DATA FOR REVIEW ::
========================================
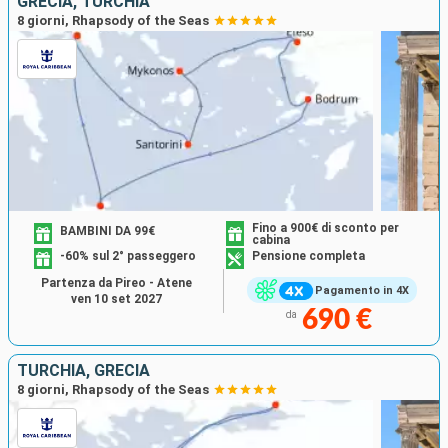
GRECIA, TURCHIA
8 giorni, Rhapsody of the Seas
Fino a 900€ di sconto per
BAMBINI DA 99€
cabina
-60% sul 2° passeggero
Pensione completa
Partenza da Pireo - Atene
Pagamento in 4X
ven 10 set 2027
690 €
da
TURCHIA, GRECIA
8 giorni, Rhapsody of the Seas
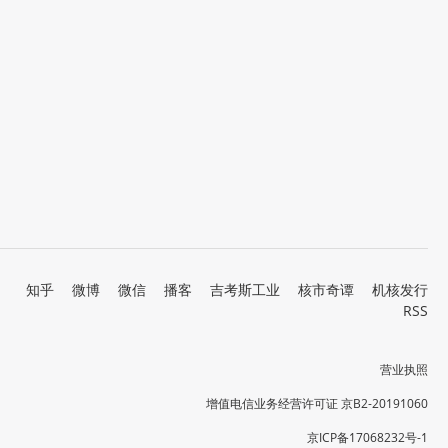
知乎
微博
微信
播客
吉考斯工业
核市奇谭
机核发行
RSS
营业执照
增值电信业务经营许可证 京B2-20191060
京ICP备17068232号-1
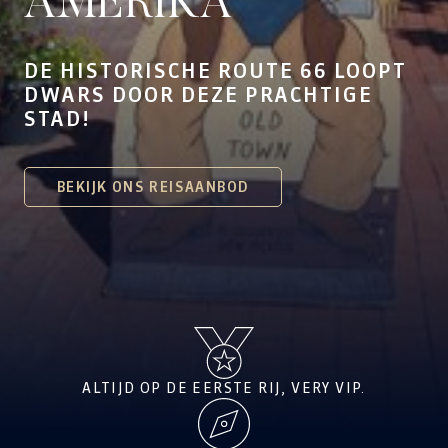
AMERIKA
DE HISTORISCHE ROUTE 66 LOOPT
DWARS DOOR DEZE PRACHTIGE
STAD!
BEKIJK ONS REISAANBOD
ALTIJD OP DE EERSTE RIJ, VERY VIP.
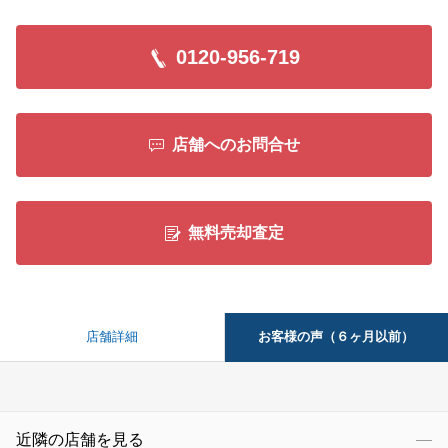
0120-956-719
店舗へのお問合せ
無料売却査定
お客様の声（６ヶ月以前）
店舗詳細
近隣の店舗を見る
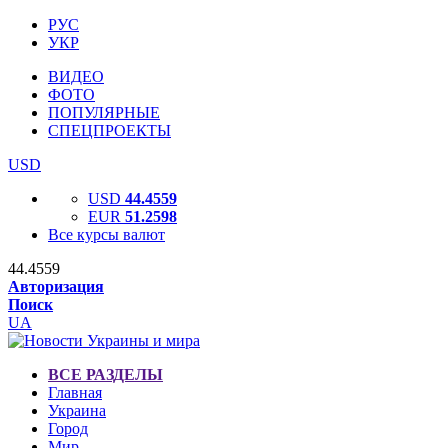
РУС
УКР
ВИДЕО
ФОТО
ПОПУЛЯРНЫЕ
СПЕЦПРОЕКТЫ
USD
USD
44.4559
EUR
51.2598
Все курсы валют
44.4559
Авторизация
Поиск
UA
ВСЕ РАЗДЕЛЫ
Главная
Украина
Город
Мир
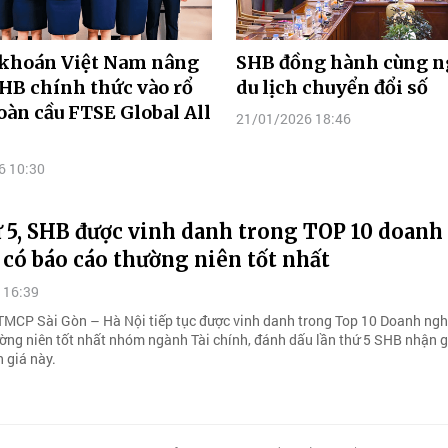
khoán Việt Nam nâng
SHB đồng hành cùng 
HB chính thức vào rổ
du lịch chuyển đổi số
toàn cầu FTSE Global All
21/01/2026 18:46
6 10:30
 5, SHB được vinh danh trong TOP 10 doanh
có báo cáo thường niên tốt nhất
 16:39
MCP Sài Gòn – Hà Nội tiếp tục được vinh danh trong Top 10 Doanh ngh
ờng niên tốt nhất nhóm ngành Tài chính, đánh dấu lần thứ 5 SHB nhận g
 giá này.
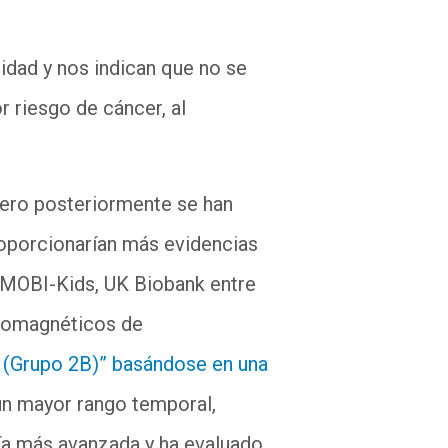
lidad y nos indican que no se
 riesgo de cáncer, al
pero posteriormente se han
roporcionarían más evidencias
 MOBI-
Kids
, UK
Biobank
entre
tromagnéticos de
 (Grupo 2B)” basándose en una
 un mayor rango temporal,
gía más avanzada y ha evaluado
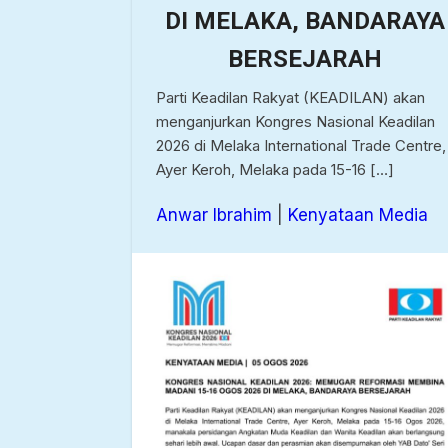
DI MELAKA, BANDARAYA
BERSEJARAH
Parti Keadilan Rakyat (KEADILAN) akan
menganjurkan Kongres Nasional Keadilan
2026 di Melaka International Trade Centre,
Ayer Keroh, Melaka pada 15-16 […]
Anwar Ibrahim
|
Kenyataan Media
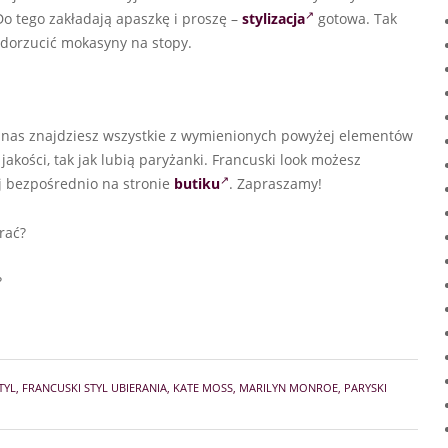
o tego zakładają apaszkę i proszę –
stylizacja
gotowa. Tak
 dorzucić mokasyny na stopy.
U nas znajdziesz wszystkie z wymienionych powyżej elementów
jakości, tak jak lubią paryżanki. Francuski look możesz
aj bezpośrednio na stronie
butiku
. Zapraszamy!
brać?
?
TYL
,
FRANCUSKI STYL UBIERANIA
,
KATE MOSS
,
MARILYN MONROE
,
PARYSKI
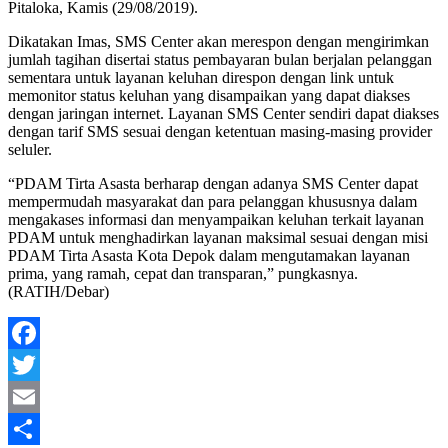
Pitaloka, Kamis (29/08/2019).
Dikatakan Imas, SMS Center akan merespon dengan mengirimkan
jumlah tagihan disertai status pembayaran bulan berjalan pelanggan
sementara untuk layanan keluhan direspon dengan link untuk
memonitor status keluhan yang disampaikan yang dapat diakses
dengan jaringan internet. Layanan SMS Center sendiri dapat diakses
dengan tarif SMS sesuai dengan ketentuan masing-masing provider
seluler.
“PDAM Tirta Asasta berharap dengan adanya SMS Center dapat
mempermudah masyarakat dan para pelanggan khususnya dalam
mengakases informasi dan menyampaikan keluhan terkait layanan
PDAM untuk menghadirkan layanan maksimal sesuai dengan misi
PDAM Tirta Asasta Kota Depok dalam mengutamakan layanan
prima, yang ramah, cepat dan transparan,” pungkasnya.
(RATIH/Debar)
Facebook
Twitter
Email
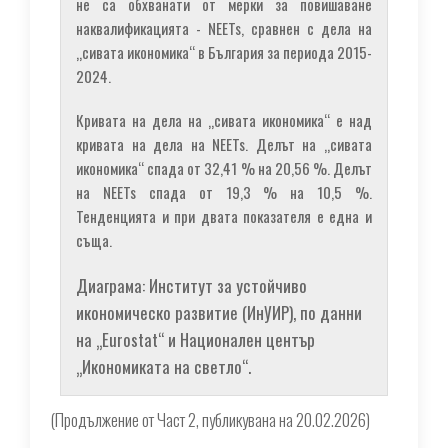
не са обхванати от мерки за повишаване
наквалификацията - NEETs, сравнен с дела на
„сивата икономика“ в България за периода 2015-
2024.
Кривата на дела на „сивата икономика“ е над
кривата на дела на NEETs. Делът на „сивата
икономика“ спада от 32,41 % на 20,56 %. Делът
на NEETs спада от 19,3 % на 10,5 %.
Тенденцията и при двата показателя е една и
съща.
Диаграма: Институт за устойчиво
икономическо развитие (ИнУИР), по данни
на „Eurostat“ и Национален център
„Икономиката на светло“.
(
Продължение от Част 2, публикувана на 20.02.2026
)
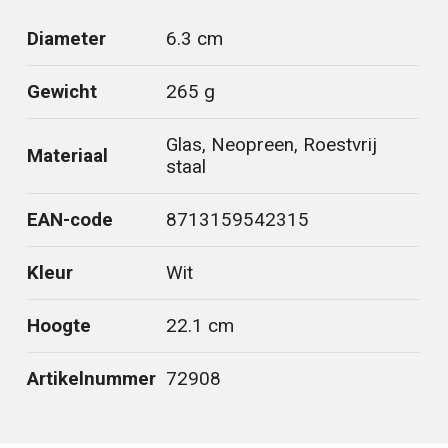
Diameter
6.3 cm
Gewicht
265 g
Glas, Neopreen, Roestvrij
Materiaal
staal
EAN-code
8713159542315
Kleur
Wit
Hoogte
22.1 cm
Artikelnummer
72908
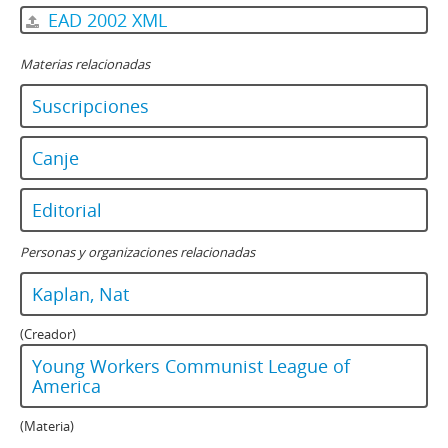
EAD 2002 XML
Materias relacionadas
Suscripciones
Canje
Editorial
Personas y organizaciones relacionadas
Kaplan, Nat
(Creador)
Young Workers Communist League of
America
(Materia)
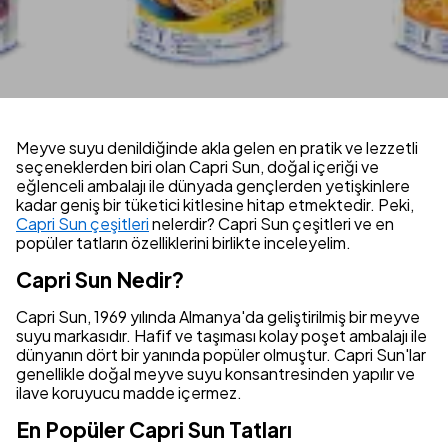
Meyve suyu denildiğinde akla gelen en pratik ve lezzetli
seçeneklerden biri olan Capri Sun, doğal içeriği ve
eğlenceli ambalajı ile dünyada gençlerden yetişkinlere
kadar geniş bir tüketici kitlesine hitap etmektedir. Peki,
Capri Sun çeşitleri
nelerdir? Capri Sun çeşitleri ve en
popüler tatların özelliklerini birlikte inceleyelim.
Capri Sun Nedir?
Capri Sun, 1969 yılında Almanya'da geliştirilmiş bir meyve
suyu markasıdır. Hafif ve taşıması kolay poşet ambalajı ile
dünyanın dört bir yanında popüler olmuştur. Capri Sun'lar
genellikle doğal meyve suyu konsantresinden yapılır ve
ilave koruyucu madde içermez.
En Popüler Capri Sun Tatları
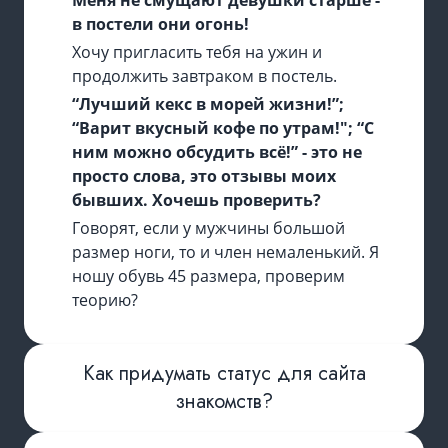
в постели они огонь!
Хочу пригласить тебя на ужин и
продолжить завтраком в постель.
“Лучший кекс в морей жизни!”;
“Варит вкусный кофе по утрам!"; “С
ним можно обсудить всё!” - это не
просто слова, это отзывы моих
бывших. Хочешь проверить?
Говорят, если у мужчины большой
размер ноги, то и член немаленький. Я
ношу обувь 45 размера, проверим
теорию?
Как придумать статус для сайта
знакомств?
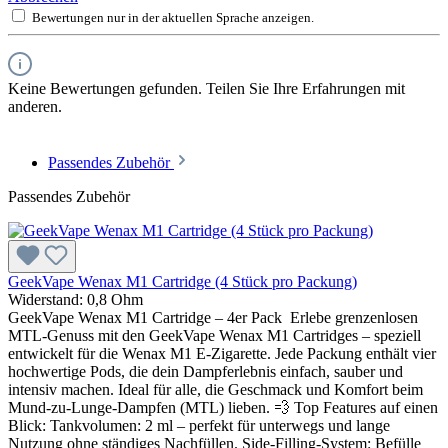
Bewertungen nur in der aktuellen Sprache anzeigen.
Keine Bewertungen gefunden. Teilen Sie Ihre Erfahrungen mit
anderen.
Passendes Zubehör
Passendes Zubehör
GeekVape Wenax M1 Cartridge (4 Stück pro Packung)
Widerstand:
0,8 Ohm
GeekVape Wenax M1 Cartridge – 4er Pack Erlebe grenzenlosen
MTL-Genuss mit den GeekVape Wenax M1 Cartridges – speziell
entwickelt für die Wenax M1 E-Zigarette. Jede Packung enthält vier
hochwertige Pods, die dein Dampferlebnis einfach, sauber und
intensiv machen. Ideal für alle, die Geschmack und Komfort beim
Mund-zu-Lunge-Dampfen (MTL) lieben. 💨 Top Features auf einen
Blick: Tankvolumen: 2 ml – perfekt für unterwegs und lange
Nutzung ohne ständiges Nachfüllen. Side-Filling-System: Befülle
========================================
WRITTEN TASK ::
Line by line, write out the entries exactly, and leave the pictures out.

OUTPUT FOR THIS TASK ::
GRECIA, TURCHIA
8 giorni, Rhapsody of the Seas
Fino a 900€ di sconto per
BAMBINI DA 99€
cabina
-60% sul 2° passeggero
Pensione completa
Partenza da Pireo - Atene
Pagamento in 4X
ven 10 set 2027
690 €
da
TURCHIA, GRECIA
8 giorni, Rhapsody of the Seas
知乎
微博
微信
播客
吉考斯工业
核市奇谭
机核发行
RSS
营业执照
增值电信业务经营许可证 京B2-20191060
京ICP备17068232号-1
AMERIKA
DE HISTORISCHE ROUTE 66 LOOPT
DWARS DOOR DEZE PRACHTIGE
STAD!
BEKIJK ONS REISAANBOD
ALTIJD OP DE EERSTE RIJ, VERY VIP.
0120-956-719
店舗へのお問合せ
無料売却査定
お客様の声（６ヶ月以前）
店舗詳細
近隣の店舗を見る
РУС
УКР
ВИДЕО
ФОТО
ПОПУЛЯРНЫЕ
СПЕЦПРОЕКТЫ
USD
USD
44.4559
EUR
51.2598
Все курсы валют
44.4559
Авторизация
Поиск
UA
ВСЕ РАЗДЕЛЫ
Главная
Украина
Город
Мир
khoán Việt Nam nâng
SHB đồng hành cùng 
HB chính thức vào rổ
du lịch chuyển đổi số
toàn cầu FTSE Global All
21/01/2026 18:46
6 10:30
 5, SHB được vinh danh trong TOP 10 doanh
có báo cáo thường niên tốt nhất
 16:39
MCP Sài Gòn – Hà Nội tiếp tục được vinh danh trong Top 10 Doanh ngh
ờng niên tốt nhất nhóm ngành Tài chính, đánh dấu lần thứ 5 SHB nhận g
 giá này.
lidad y nos indican que no se
 riesgo de cáncer, al
pero posteriormente se han
roporcionarían más evidencias
 MOBI-
Kids
, UK
Biobank
entre
tromagnéticos de
 (Grupo 2B)” basándose en una
 un mayor rango temporal,
gía más avanzada y ha evaluado
DI MELAKA, BANDARAYA
BERSEJARAH
Parti Keadilan Rakyat (KEADILAN) akan
menganjurkan Kongres Nasional Keadilan
2026 di Melaka International Trade Centre,
Ayer Keroh, Melaka pada 15-16 […]
Anwar Ibrahim
|
Kenyataan Media
o tego zakładają apaszkę i proszę –
stylizacja
gotowa. Tak
 dorzucić mokasyny na stopy.
U nas znajdziesz wszystkie z wymienionych powyżej elementów
jakości, tak jak lubią paryżanki. Francuski look możesz
aj bezpośrednio na stronie
butiku
. Zapraszamy!
brać?
?
TYL
,
FRANCUSKI STYL UBIERANIA
,
KATE MOSS
,
MARILYN MONROE
,
PARYSKI
Pitaloka, Kamis (29/08/2019).
Dikatakan Imas, SMS Center akan merespon dengan mengirimkan
jumlah tagihan disertai status pembayaran bulan berjalan pelanggan
sementara untuk layanan keluhan direspon dengan link untuk
memonitor status keluhan yang disampaikan yang dapat diakses
dengan jaringan internet. Layanan SMS Center sendiri dapat diakses
dengan tarif SMS sesuai dengan ketentuan masing-masing provider
seluler.
“PDAM Tirta Asasta berharap dengan adanya SMS Center dapat
mempermudah masyarakat dan para pelanggan khususnya dalam
mengakases informasi dan menyampaikan keluhan terkait layanan
PDAM untuk menghadirkan layanan maksimal sesuai dengan misi
PDAM Tirta Asasta Kota Depok dalam mengutamakan layanan
prima, yang ramah, cepat dan transparan,” pungkasnya.
(RATIH/Debar)
Facebook
Twitter
Email
не са обхванати от мерки за повишаване
наквалификацията - NEETs, сравнен с дела на
„сивата икономика“ в България за периода 2015-
2024.
Кривата на дела на „сивата икономика“ е над
кривата на дела на NEETs. Делът на „сивата
икономика“ спада от 32,41 % на 20,56 %. Делът
на NEETs спада от 19,3 % на 10,5 %.
Тенденцията и при двата показателя е една и
съща.
Диаграма: Институт за устойчиво
икономическо развитие (ИнУИР), по данни
на „Eurostat“ и Национален център
„Икономиката на светло“.
(
Продължение от Част 2, публикувана на 20.02.2026
)
Diameter
6.3 cm
Gewicht
265 g
Glas, Neopreen, Roestvrij
Materiaal
staal
EAN-code
8713159542315
Kleur
Wit
Hoogte
22.1 cm
Artikelnummer
72908
EAD 2002 XML
Materias relacionadas
Suscripciones
Canje
Editorial
Personas y organizaciones relacionadas
Kaplan, Nat
(Creador)
Young Workers Communist League of
America
(Materia)
Meyve suyu denildiğinde akla gelen en pratik ve lezzetli
seçeneklerden biri olan Capri Sun, doğal içeriği ve
eğlenceli ambalajı ile dünyada gençlerden yetişkinlere
kadar geniş bir tüketici kitlesine hitap etmektedir. Peki,
Capri Sun çeşitleri
nelerdir? Capri Sun çeşitleri ve en
popüler tatların özelliklerini birlikte inceleyelim.
Capri Sun Nedir?
Capri Sun, 1969 yılında Almanya'da geliştirilmiş bir meyve
suyu markasıdır. Hafif ve taşıması kolay poşet ambalajı ile
dünyanın dört bir yanında popüler olmuştur. Capri Sun'lar
genellikle doğal meyve suyu konsantresinden yapılır ve
ilave koruyucu madde içermez.
En Popüler Capri Sun Tatları
в постели они огонь!
Хочу пригласить тебя на ужин и
продолжить завтраком в постель.
“Лучший кекс в морей жизни!”;
“Варит вкусный кофе по утрам!"; “С
ним можно обсудить всё!” - это не
просто слова, это отзывы моих
бывших. Хочешь проверить?
Говорят, если у мужчины большой
размер ноги, то и член немаленький. Я
ношу обувь 45 размера, проверим
теорию?
Как придумать статус для сайта
знакомств?
Bewertungen nur in der aktuellen Sprache anzeigen.
Keine Bewertungen gefunden. Teilen Sie Ihre Erfahrungen mit
anderen.
Passendes Zubehör
Passendes Zubehör
GeekVape Wenax M1 Cartridge (4 Stück pro Packung)
Widerstand:
0,8 Ohm
GeekVape Wenax M1 Cartridge – 4er Pack Erlebe grenzenlosen
MTL-Genuss mit den GeekVape Wenax M1 Cartridges – speziell
entwickelt für die Wenax M1 E-Zigarette. Jede Packung enthält vier
hochwertige Pods, die dein Dampferlebnis einfach, sauber und
intensiv machen. Ideal für alle, die Geschmack und Komfort beim
Mund-zu-Lunge-Dampfen (MTL) lieben. 💨 Top Features auf einen
Blick: Tankvolumen: 2 ml – perfekt für unterwegs und lange
Nutzung ohne ständiges Nachfüllen. Side-Filling-System: Befülle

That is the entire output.